「题解」Codeforces Round 895 (Div. 3)
A. Two Vessels
Problem
Sol & Code
签到题
#include <bits/stdc++.h>
typedef long long ll;
int min(int a, int b) { return a < b ? a : b; }
int max(int a, int b) { return a > b ? a : b; }
int T, a, b, c;
int main() {
scanf("%d", &T);
while (T--) {
scanf("%d %d %d", &a, &b, &c);
double res = std::abs(b - a) / 2.0;
printf("%d\n", (int)std::ceil(res / c));
}
return 0;
}
B. The Corridor or There and Back Again
Problem
Sol & Code
对于每个陷阱(不考虑其他陷阱)求最多能平安到达的位置,最后对每个陷阱取最小值。
#include <bits/stdc++.h>
#define N 101
typedef long long ll;
int min(int a, int b) { return a < b ? a : b; }
int max(int a, int b) { return a > b ? a : b; }
int T, n, a[N];
int main() {
scanf("%d", &T);
while (T--) {
scanf("%d", &n);
for (int i = 1, x, y; i <= n; ++i) {
scanf("%d %d", &x, &y);
a[i] = x + (int)std::floor((y - 1) / 2.0);
}
int ans = 114514;
for (int i = n; i >= 1; --i) ans = min(ans, a[i]);
printf("%d\n", ans);
}
return 0;
}
C. Non-coprime Split
Problem
Sol & Code
考虑 \([l,r]\) 这个区间的长度。
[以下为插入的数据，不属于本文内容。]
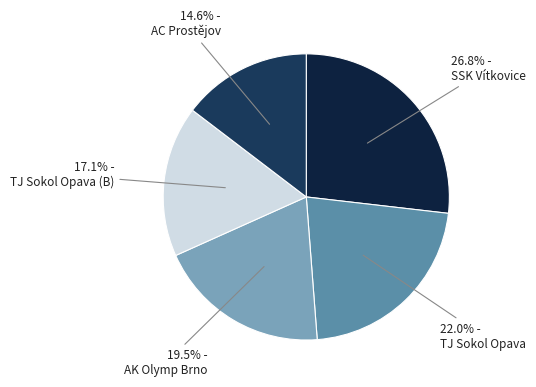

Does TJ Sokol Opava represent more than half of the total?

No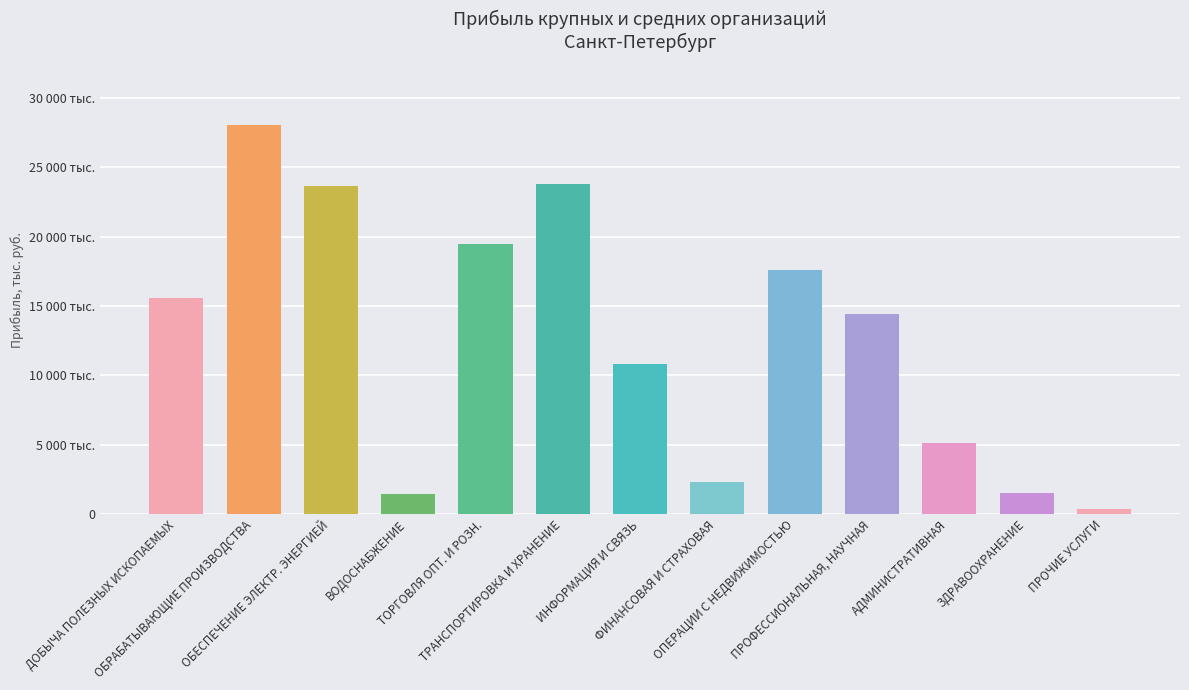

Are the bars horizontal?

No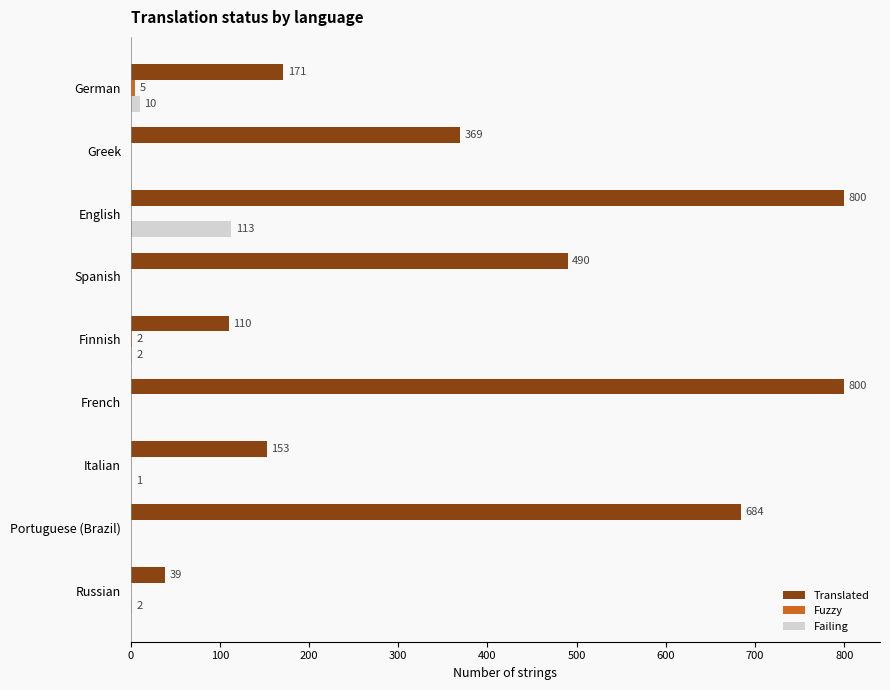

Between Italian and Russian, which series saw the biggest shift?

Translated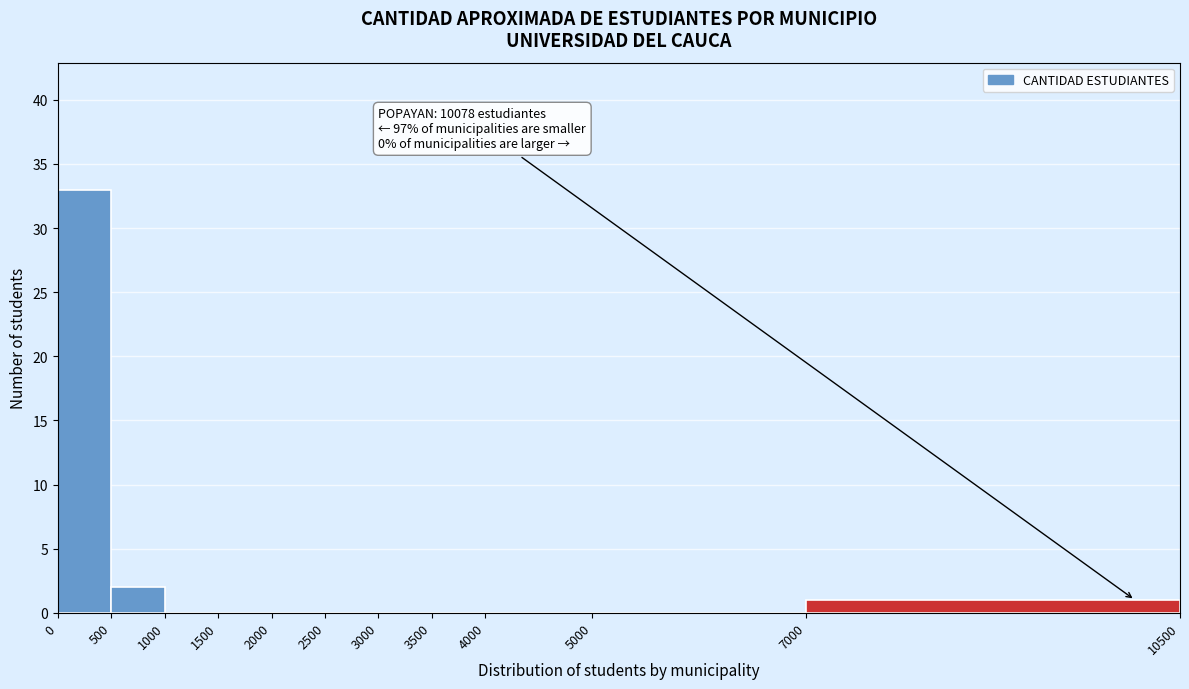

Over which range of the x-axis is the bar tallest?

0 to 500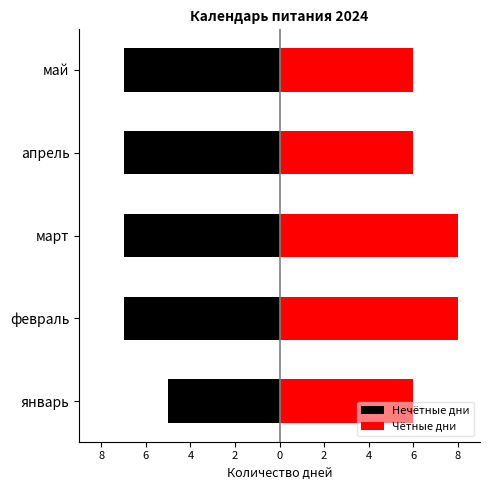

How many data points does each series have?

5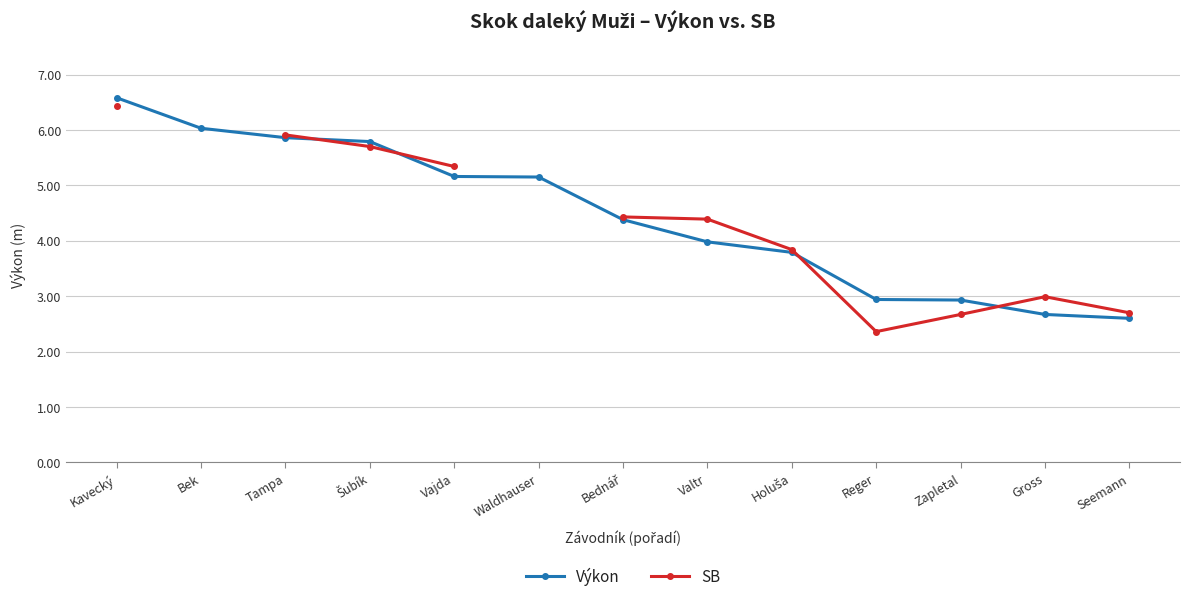

What is the label of the 12th point from the right?

Bek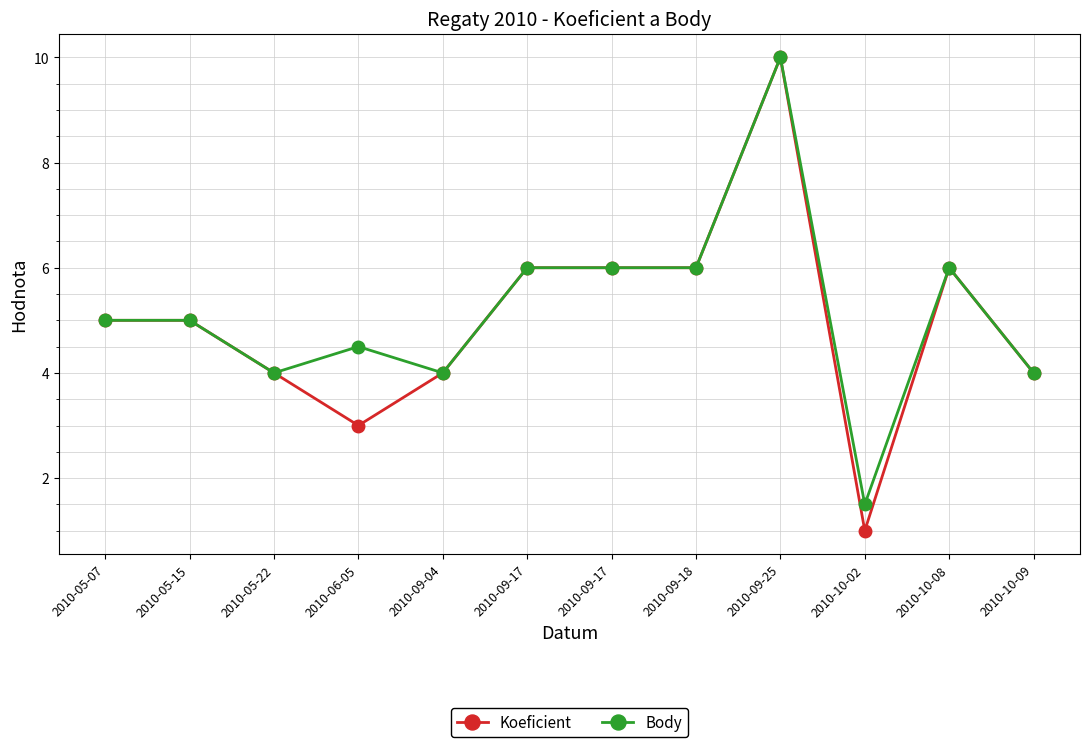

How many data points does each series have?

12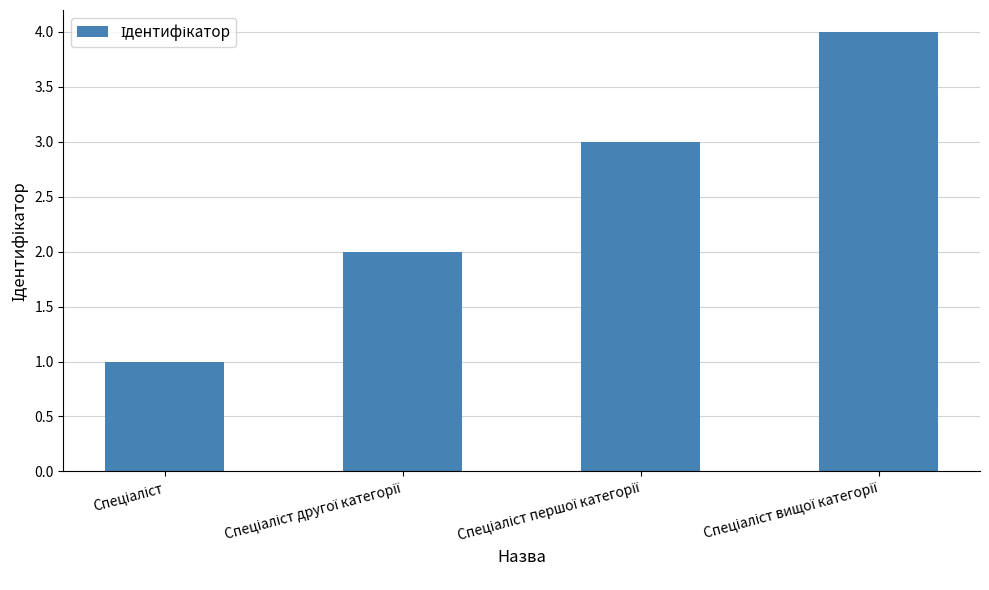

What is the maximum value shown in the chart?

4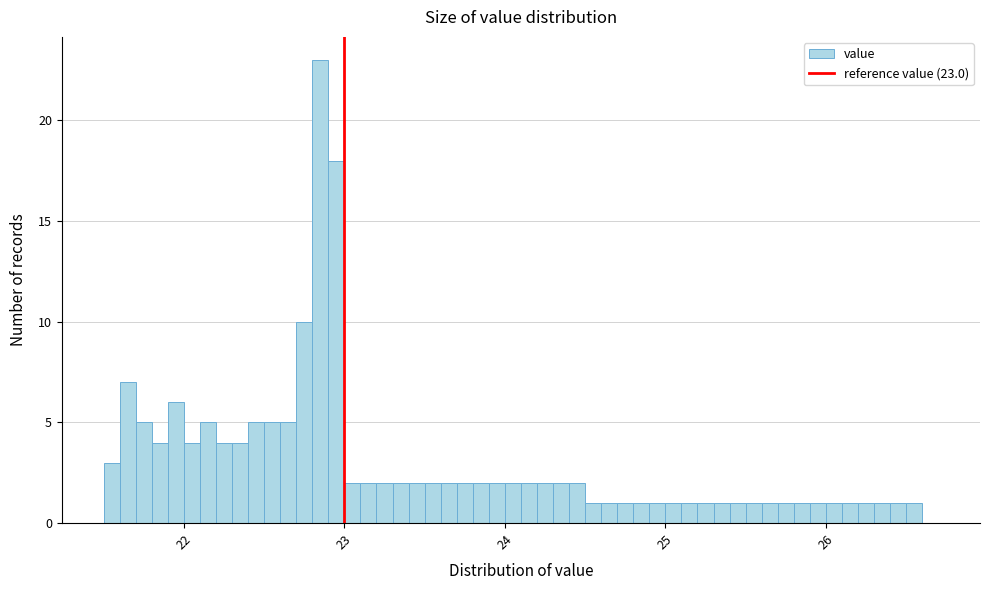

Read against the x-axis, roughly where is the centre of the tallest bar?

22.9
若长度为 \(2\),\(l,r\) 一奇一偶,讨论可知 \([1,2],[2,3]\) 无解,其他情况答案可为将 \(l,r\) 中偶数分为两半。
若长度为 \(3\),讨论可知 \([1,3]\) 无解,有解的情况答案容易得出不再详细说。长度大于 \(3\) 肯定有解,答案也容易得出。若长度为 \(1\),考虑是 \(a+b =l\) 的情况,若 \(gcd(a,b) = 1\) 说明\(a,b\) 无公共质因数,可以根据算数基本定理可知不存在整除 \(l\) 且小于 \(l\) 的质数故 \(l\) 为质数,有解的情况即 \(l\) 不为质数,找个公共的质因子 \(p\),令 \(a = p,b = l - p\) 即可。
#include <bits/stdc++.h>
#define N 10000001
typedef long long ll;
int min(int a, int b) { return a < b ? a : b; }
int max(int a, int b) { return a > b ? a : b; }
bool vis[N];
int T, l, r, cnt, pri[N];
int gcd(int a, int b) { return b ? gcd(b, a % b) : a; }
void getprime() {
for (int i = 2; i < N; ++i) {
if (!vis[i]) pri[++cnt] = i;
for (int j = 1; j <= cnt; ++j) {
if (1ll * i * pri[j] >= N) break;
vis[i * pri[j]] = true;
if (i % pri[j] == 0) break;
}
}
}
int main() {
scanf("%d", &T);
getprime();
while (T--) {
scanf("%d %d", &l, &r);
if (r - l + 1 == 3) {
if (l == 1) puts("-1");
else {
if (l & 1) printf("%d %d\n", (l + 1) / 2, (l + 1) / 2);
else printf("%d %d\n", (l + 2) / 2, (l + 2) / 2);
}
} else if (r - l + 1 == 2) {
if (l == 1 || l == 2) puts("-1");
else {
if (l & 1) printf("%d %d\n", (l + 1) / 2, (l + 1) / 2);
else printf("%d %d\n", l / 2, l / 2);
}
} else if (l == r) {
if (l & 1) {
if (vis[l]) {
int prt = 0;
for (int i = 1; i <= cnt; ++i) {
if (l % pri[i] == 0) {
if ((l / pri[i]) & 1) { prt = pri[i]; break; }
}
}
if (!prt) puts("-1");
else printf("%d %d\n", prt, l - prt);
} else puts("-1");
} else {
if (l != 2) printf("%d %d\n", l / 2, l / 2);
else puts("-1");
}
} else {
if (r & 1) printf("%d %d\n", (r - 1) / 2, (r - 1) / 2);
else printf("%d %d\n", r / 2, r / 2);
}
}
return 0;
}
D. Plus Minus Permutation
Problem
Sol & Code
根据题意可知 \(x\) 的贡献有 \(\lfloor \dfrac{n}{x}\rfloor\) 个数记作 \(a\),\(y\) 的贡献有 \(\lfloor \dfrac{n}{x}\rfloor\) 个数记作 \(b\),其中两者共同的贡献有 \(\lfloor \dfrac{n}{\operatorname{lcm}(x,y)}\rfloor\)(其中 \(\operatorname{lcm}(x,y)\) 为 \(x,y\) 的最小公倍数)个数记作 \(c\)。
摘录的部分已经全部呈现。